— Во сколько оценивалось ваше состояние?
— Когда я продавал рыболовецкие суда, они стоили 20 млн. долл. Продал я их одному предпринимателю, но он оказался мошенником. В португальском языке есть очень емкое слово «кафажесте». Оно означает не так уж редко встречающийся среди бразильцев тип людей — проходимца, плута. Вот и я нарвался на такого, хотя все необходимые проверки были проведены. Но он все-таки надул меня. Всего от него я получил 10 млн. долл. Он быстро перепродал мои суда и исчез. Разыскать его не смогли, да особенно и не старались. Он, видимо, заплатил кому надо и скрылся.
— А как же бразильское правосудие?
— Суды здесь такие, что добиться справедливости по экономическим делам крайне сложно, если у вас нет влиятельных друзей. Хотя я и бразильский гражданин, но все равно для коренных жителей я остался иностранцем. Сколько бы иммигрант ни прожил среди бразильцев, он не перестает чувствовать, что его полностью не признают за своего. Когда у меня были большие деньги, они компенсировали этот недостаток. Как-то с моего счета в отделении Банка Бразилии в Нью-Йорке исчезли 100 тыс. долл. Все было оформлено так, будто мною было дано указание о переводе этой суммы одной бразильской фирме. Но такого распоряжения банку я не давал. Пришлось обратиться в суд. Однако все мои усилия оказались тщетны. В бразильских судах в то время работало много бывших служащих этого ведущего государственного банка. Это была своего рода мафия. И от нее добиться справедливости было невозможно. Как раз в это время начались проблемы с рыбоконсервным заводом. Все невзгоды обрушились на меня сразу. И в результате я потерял почти все, что было заработано за долгие годы. В Бразилии можно быстро заработать большие деньги, но столь же быстро их можно потерять. И дело не в экономическом риске. В бизнесе он всегда предполагается. К сожалению, среди бразильцев слишком много жуликоватых людей, которые обведут доверчивого человека в два счета.
— А вам что, так и не удалось обзавестись влиятельными друзьями?

__Задание 1__.
Во сколько, согласно выбранному тексту, оценивались рыболовецкие суда на момент их продажи?

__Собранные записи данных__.

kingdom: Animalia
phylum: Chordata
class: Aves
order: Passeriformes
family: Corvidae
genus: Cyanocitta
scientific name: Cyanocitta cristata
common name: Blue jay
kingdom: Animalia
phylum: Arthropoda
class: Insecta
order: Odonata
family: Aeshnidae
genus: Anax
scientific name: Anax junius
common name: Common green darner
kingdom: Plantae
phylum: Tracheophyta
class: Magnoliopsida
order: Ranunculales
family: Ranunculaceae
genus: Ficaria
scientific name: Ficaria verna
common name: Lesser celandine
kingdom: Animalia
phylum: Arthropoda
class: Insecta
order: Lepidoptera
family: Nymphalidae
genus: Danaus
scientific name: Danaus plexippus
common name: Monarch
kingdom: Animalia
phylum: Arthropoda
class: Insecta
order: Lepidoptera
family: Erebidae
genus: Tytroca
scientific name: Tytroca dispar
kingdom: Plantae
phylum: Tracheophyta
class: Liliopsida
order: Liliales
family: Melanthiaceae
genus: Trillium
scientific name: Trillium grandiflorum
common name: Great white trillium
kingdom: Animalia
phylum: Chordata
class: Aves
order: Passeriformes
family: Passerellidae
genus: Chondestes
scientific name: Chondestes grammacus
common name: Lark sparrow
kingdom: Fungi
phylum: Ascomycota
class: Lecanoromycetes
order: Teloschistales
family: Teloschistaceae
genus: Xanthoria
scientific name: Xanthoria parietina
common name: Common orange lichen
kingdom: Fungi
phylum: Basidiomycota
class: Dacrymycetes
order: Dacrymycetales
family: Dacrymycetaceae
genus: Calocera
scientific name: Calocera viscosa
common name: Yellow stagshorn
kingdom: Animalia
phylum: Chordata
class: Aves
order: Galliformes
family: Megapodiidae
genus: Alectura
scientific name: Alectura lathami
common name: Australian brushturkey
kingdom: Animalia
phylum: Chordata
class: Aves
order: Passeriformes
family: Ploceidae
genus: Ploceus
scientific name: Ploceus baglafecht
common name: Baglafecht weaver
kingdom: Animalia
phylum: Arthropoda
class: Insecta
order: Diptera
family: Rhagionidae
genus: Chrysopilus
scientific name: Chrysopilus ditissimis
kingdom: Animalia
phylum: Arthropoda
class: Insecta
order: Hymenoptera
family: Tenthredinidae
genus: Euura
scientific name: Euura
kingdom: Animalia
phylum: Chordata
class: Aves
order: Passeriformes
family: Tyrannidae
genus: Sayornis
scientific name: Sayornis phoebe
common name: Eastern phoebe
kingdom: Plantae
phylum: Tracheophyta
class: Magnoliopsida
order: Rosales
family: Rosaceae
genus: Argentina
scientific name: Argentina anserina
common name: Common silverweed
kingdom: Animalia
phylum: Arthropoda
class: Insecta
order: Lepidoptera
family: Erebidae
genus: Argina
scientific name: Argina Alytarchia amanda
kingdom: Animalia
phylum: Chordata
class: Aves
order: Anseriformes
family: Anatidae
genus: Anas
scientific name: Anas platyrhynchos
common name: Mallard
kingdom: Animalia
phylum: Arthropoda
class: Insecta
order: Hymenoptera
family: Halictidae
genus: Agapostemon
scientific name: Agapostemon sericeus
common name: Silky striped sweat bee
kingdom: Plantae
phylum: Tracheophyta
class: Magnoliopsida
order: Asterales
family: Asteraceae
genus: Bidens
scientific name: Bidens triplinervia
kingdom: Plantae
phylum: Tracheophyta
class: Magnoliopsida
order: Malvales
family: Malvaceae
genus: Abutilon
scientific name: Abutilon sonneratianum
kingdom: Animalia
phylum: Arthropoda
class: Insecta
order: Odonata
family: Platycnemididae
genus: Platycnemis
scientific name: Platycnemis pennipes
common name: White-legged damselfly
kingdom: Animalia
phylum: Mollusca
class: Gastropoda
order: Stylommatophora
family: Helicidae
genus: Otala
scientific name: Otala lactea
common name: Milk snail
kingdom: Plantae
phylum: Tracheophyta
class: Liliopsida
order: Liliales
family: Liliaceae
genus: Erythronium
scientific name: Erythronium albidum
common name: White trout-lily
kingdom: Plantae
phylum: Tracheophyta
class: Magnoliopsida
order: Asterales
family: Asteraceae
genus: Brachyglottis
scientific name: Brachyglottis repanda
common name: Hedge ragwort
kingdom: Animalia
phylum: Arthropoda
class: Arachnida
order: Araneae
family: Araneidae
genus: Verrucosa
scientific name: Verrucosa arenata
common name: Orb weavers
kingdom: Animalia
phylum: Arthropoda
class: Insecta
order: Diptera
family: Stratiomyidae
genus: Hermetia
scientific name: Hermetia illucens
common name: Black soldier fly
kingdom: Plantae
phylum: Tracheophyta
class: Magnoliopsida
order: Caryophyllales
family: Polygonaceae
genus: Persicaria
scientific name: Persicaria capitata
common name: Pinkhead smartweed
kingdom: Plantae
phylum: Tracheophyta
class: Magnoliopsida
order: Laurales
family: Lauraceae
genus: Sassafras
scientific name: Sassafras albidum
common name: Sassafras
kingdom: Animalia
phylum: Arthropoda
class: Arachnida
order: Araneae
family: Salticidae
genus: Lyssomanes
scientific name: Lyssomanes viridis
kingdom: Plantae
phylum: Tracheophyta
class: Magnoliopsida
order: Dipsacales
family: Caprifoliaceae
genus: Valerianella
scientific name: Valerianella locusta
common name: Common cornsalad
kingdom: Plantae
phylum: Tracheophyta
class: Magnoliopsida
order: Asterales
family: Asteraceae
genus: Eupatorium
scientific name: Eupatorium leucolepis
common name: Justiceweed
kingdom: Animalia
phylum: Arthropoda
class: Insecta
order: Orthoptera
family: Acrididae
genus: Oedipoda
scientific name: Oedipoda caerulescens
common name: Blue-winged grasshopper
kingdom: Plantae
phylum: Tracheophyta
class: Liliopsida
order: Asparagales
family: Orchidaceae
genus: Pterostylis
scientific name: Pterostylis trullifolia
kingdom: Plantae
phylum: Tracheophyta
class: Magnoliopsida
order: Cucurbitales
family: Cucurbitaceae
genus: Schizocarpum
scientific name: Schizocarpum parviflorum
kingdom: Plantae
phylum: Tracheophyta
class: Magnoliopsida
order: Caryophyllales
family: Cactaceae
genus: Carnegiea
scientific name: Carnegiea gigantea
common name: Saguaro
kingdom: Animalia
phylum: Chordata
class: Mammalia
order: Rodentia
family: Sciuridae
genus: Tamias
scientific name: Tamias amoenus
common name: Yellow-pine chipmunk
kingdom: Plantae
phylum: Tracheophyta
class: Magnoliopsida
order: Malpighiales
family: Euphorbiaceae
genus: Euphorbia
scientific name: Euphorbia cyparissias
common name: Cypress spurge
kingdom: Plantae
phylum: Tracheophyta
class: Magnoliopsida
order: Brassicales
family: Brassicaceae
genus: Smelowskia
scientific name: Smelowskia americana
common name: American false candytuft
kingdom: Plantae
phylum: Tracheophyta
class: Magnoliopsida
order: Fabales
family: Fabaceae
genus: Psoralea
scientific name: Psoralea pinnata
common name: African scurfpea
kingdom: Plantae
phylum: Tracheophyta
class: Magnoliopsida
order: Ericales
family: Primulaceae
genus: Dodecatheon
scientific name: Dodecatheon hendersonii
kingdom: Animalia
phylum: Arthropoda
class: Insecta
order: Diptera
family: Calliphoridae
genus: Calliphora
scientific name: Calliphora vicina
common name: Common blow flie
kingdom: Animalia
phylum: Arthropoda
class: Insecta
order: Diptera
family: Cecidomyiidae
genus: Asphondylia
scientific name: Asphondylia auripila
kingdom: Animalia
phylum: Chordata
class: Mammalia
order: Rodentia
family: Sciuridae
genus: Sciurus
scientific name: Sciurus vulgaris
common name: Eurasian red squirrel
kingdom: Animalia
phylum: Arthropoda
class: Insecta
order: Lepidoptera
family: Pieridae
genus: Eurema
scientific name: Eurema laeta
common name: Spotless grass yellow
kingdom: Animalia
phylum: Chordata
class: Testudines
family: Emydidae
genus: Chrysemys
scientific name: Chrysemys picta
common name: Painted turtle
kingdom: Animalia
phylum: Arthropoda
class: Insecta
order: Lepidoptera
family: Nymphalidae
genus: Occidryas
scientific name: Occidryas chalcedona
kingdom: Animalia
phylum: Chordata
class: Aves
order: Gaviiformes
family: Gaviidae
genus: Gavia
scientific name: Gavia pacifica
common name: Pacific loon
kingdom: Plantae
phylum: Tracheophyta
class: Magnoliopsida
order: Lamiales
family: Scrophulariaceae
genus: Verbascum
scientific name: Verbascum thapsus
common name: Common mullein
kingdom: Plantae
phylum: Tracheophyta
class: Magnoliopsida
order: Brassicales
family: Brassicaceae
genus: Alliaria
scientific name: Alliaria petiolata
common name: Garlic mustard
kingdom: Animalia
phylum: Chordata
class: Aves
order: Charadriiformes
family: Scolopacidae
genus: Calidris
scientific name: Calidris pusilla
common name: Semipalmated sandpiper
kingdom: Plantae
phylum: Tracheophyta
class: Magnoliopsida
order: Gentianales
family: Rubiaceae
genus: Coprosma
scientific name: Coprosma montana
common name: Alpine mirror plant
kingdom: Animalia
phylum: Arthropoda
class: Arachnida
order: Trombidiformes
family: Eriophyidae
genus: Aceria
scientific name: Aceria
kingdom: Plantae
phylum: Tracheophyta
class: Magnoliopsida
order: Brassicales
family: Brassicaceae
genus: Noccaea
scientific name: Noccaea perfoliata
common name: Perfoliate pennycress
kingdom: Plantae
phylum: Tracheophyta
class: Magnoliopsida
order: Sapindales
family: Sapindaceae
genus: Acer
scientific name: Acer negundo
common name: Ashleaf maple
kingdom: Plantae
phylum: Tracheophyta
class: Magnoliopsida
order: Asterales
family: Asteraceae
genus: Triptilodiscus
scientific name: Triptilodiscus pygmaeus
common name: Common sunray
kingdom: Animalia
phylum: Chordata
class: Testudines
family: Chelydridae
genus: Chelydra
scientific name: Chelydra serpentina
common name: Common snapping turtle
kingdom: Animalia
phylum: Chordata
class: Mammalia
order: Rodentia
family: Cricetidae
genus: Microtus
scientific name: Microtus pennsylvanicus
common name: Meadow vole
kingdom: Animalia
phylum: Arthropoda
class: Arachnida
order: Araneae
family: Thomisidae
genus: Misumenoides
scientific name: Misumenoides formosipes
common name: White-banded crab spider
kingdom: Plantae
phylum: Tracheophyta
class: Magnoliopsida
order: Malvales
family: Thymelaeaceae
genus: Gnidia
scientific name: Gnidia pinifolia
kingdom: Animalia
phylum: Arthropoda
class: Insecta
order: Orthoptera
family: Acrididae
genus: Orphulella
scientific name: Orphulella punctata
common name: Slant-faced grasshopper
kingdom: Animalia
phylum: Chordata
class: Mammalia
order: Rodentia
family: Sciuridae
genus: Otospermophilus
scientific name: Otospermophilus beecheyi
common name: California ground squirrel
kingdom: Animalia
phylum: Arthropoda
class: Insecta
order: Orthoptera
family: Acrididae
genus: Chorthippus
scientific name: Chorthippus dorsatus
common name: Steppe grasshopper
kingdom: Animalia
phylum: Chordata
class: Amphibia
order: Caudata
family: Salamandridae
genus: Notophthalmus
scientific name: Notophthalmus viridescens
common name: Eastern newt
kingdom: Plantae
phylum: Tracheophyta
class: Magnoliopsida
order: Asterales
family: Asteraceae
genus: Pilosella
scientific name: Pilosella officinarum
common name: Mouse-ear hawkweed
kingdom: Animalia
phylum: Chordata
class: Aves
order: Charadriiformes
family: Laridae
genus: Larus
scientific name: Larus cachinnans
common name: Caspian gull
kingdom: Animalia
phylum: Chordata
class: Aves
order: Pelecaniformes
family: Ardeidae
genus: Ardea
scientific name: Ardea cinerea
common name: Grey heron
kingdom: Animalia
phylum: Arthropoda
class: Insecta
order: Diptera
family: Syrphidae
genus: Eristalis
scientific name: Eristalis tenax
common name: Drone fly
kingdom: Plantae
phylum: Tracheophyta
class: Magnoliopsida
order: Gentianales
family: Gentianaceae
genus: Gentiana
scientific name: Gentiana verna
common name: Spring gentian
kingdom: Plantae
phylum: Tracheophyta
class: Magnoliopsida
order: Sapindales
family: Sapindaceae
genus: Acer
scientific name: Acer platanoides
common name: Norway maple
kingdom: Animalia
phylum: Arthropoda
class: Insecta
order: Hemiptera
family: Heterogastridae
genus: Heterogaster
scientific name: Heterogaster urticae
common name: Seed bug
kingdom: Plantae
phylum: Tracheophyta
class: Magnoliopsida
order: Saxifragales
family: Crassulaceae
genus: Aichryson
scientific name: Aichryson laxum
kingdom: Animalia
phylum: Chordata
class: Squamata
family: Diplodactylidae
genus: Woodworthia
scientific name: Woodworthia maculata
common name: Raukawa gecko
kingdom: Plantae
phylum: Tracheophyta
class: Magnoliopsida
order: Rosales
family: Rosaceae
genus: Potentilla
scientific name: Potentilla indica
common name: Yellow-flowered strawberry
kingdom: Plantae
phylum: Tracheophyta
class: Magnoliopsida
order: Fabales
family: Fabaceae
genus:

__Задание 2__.
Измените записи, начиная с самой первой строки и заканчивая строкой с "scientific name: Trillium grandiflorum": замените "common name" на "vernacular name", а всё прочее оставьте как есть. Выведите только эти строки.

__Решение задачи 1__.
В 20 млн. долл.

__Решение задачи 2__.
kingdom: Animalia
phylum: Chordata
class: Aves
order: Passeriformes
family: Corvidae
genus: Cyanocitta
scientific name: Cyanocitta cristata
vernacular name: Blue jay
kingdom: Animalia
phylum: Arthropoda
class: Insecta
order: Odonata
family: Aeshnidae
genus: Anax
scientific name: Anax junius
vernacular name: Common green darner
kingdom: Plantae
phylum: Tracheophyta
class: Magnoliopsida
order: Ranunculales
family: Ranunculaceae
genus: Ficaria
scientific name: Ficaria verna
vernacular name: Lesser celandine
kingdom: Animalia
phylum: Arthropoda
class: Insecta
order: Lepidoptera
family: Nymphalidae
genus: Danaus
scientific name: Danaus plexippus
vernacular name: Monarch
kingdom: Animalia
phylum: Arthropoda
class: Insecta
order: Lepidoptera
family: Erebidae
genus: Tytroca
scientific name: Tytroca dispar
kingdom: Plantae
phylum: Tracheophyta
class: Liliopsida
order: Liliales
family: Melanthiaceae
genus: Trillium
scientific name: Trillium grandiflorum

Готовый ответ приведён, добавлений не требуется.